* Richiesta: Ricopia senza alcuna modifica tutte le righe di ciascuno dei record riportati qui sotto.

== Sezione dati ==

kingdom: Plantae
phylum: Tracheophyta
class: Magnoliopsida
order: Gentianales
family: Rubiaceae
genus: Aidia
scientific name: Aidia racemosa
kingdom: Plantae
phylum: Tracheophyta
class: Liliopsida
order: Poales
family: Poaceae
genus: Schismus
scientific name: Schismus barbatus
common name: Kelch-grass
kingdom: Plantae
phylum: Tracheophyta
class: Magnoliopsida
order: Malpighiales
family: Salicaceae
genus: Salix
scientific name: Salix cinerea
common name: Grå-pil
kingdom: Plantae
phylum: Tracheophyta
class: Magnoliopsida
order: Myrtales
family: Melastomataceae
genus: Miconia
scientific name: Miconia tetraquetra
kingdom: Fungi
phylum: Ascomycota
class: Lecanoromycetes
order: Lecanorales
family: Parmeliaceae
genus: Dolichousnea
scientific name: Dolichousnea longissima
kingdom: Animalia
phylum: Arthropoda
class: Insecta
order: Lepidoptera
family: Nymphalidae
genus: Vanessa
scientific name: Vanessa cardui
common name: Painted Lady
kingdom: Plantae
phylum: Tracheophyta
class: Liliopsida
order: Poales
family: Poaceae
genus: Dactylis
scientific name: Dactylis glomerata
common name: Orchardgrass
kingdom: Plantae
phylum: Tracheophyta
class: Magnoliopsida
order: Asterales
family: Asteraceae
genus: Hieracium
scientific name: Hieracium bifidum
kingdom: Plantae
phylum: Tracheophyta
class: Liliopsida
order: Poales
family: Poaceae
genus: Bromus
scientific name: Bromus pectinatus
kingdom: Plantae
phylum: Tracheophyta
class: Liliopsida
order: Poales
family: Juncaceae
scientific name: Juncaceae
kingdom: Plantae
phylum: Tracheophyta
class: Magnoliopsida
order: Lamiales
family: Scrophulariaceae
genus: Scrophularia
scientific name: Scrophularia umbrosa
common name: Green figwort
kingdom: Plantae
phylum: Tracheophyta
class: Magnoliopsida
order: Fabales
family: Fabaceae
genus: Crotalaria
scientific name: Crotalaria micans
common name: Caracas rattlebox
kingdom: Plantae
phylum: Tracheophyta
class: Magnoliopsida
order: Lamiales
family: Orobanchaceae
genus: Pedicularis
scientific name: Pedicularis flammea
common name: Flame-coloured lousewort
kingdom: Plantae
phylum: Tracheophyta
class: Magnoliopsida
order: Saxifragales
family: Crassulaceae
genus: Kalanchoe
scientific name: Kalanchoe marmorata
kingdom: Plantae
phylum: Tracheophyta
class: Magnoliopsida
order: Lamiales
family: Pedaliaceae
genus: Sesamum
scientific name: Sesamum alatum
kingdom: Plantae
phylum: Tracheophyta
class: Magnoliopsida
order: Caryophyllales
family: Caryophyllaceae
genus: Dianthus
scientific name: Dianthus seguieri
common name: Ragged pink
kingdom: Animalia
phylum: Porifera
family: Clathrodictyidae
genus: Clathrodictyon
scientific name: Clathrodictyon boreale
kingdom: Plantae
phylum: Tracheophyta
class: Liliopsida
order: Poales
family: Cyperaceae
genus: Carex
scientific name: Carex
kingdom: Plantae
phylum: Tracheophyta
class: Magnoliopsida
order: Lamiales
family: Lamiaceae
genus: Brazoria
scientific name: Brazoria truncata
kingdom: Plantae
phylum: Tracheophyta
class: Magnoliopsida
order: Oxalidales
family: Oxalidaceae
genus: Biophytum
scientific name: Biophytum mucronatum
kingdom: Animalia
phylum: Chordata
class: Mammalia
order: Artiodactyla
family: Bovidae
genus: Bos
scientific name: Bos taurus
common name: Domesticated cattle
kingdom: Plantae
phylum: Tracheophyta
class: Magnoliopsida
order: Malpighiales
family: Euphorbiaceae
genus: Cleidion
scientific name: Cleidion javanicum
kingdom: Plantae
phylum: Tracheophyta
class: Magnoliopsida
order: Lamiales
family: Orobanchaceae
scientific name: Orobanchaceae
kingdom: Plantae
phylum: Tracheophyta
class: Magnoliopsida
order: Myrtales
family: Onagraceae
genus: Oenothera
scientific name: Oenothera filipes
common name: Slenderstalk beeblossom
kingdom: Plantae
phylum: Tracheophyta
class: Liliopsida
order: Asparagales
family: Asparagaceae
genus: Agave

===

* Risposta:
kingdom: Plantae
phylum: Tracheophyta
class: Magnoliopsida
order: Gentianales
family: Rubiaceae
genus: Aidia
scientific name: Aidia racemosa
kingdom: Plantae
phylum: Tracheophyta
class: Liliopsida
order: Poales
family: Poaceae
genus: Schismus
scientific name: Schismus barbatus
common name: Kelch-grass
kingdom: Plantae
phylum: Tracheophyta
class: Magnoliopsida
order: Malpighiales
family: Salicaceae
genus: Salix
scientific name: Salix cinerea
common name: Grå-pil
kingdom: Plantae
phylum: Tracheophyta
class: Magnoliopsida
order: Myrtales
family: Melastomataceae
genus: Miconia
scientific name: Miconia tetraquetra
kingdom: Fungi
phylum: Ascomycota
class: Lecanoromycetes
order: Lecanorales
family: Parmeliaceae
genus: Dolichousnea
scientific name: Dolichousnea longissima
kingdom: Animalia
phylum: Arthropoda
class: Insecta
order: Lepidoptera
family: Nymphalidae
genus: Vanessa
scientific name: Vanessa cardui
common name: Painted Lady
kingdom: Plantae
phylum: Tracheophyta
class: Liliopsida
order: Poales
family: Poaceae
genus: Dactylis
scientific name: Dactylis glomerata
common name: Orchardgrass
kingdom: Plantae
phylum: Tracheophyta
class: Magnoliopsida
order: Asterales
family: Asteraceae
genus: Hieracium
scientific name: Hieracium bifidum
kingdom: Plantae
phylum: Tracheophyta
class: Liliopsida
order: Poales
family: Poaceae
genus: Bromus
scientific name: Bromus pectinatus
kingdom: Plantae
phylum: Tracheophyta
class: Liliopsida
order: Poales
family: Juncaceae
scientific name: Juncaceae
kingdom: Plantae
phylum: Tracheophyta
class: Magnoliopsida
order: Lamiales
family: Scrophulariaceae
genus: Scrophularia
scientific name: Scrophularia umbrosa
common name: Green figwort
kingdom: Plantae
phylum: Tracheophyta
class: Magnoliopsida
order: Fabales
family: Fabaceae
genus: Crotalaria
scientific name: Crotalaria micans
common name: Caracas rattlebox
kingdom: Plantae
phylum: Tracheophyta
class: Magnoliopsida
order: Lamiales
family: Orobanchaceae
genus: Pedicularis
scientific name: Pedicularis flammea
common name: Flame-coloured lousewort
kingdom: Plantae
phylum: Tracheophyta
class: Magnoliopsida
order: Saxifragales
family: Crassulaceae
genus: Kalanchoe
scientific name: Kalanchoe marmorata
kingdom: Plantae
phylum: Tracheophyta
class: Magnoliopsida
order: Lamiales
family: Pedaliaceae
genus: Sesamum
scientific name: Sesamum alatum
kingdom: Plantae
phylum: Tracheophyta
class: Magnoliopsida
order: Caryophyllales
family: Caryophyllaceae
genus: Dianthus
scientific name: Dianthus seguieri
common name: Ragged pink
kingdom: Animalia
phylum: Porifera
family: Clathrodictyidae
genus: Clathrodictyon
scientific name: Clathrodictyon boreale
kingdom: Plantae
phylum: Tracheophyta
class: Liliopsida
order: Poales
family: Cyperaceae
genus: Carex
scientific name: Carex
kingdom: Plantae
phylum: Tracheophyta
class: Magnoliopsida
order: Lamiales
family: Lamiaceae
genus: Brazoria
scientific name: Brazoria truncata
kingdom: Plantae
phylum: Tracheophyta
class: Magnoliopsida
order: Oxalidales
family: Oxalidaceae
genus: Biophytum
scientific name: Biophytum mucronatum
kingdom: Animalia
phylum: Chordata
class: Mammalia
order: Artiodactyla
family: Bovidae
genus: Bos
scientific name: Bos taurus
common name: Domesticated cattle
kingdom: Plantae
phylum: Tracheophyta
class: Magnoliopsida
order: Malpighiales
family: Euphorbiaceae
genus: Cleidion
scientific name: Cleidion javanicum
kingdom: Plantae
phylum: Tracheophyta
class: Magnoliopsida
order: Lamiales
family: Orobanchaceae
scientific name: Orobanchaceae
kingdom: Plantae
phylum: Tracheophyta
class: Magnoliopsida
order: Myrtales
family: Onagraceae
genus: Oenothera
scientific name: Oenothera filipes
common name: Slenderstalk beeblossom
kingdom: Plantae
phylum: Tracheophyta
class: Liliopsida
order: Asparagales
family: Asparagaceae
genus: Agave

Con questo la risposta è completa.